18. In sum, the text of the Constitution emphasizes a collective system of government, wherein decisions made by individuals are secondary or are based on the consensus of the group’s members for implementation. In addition, also with respect to the normative level, the three principles stated above are fully in keeping with what is understood by democracy, since it assumes a power of the people to delegate democracy, since it assumes a power of the people to delegate representatives, in whom an effective authority is vested, without prejudice to their responsibility, and, likewise, methods of reciprocal control between powers and procedures to reach agreement on solutions to problems.


19. A role of particular importance is granted by the Constitution to the Communist Party of Cuba; to evaluate it correctly it is necessary to refer simultaneously to articles 4 and 5. The first of these establishes that:

In the Republic of Cuba all the power belongs to the working people, who exercise it either directly or through the Assemblies of People’s Power and other organs of the State which derive their authority from these assemblies. The Power of the working people is sustained by the firm alliance of the working class with the peasants and the remaining strata of urban and rural workers, under the leadership of the working class.

Records:

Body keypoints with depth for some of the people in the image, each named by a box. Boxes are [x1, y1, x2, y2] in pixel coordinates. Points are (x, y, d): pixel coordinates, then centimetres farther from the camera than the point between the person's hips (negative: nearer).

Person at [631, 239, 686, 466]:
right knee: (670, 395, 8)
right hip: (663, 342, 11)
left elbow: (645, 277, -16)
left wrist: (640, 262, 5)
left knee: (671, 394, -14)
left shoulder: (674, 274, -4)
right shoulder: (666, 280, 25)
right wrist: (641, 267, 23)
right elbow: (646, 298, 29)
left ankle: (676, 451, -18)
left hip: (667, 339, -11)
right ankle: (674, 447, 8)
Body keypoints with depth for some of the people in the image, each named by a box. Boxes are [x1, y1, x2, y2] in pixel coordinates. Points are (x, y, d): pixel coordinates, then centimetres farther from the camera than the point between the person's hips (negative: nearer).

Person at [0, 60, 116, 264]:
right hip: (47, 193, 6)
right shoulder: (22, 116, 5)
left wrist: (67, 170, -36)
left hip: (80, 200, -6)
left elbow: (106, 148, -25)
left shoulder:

Task details:
Can you transcribe the excerpt on Cuba's Constitution above word for word, starting at "18. In sum, the" and ending at "solutions to problems."?

Answer:
18. In sum, the text of the Constitution emphasizes a collective system of government, wherein decisions made by individuals are secondary or are based on the consensus of the group’s members for implementation. In addition, also with respect to the normative level, the three principles stated above are fully in keeping with what is understood by democracy, since it assumes a power of the people to delegate democracy, since it assumes a power of the people to delegate representatives, in whom an effective authority is vested, without prejudice to their responsibility, and, likewise, methods of reciprocal control between powers and procedures to reach agreement on solutions to problems.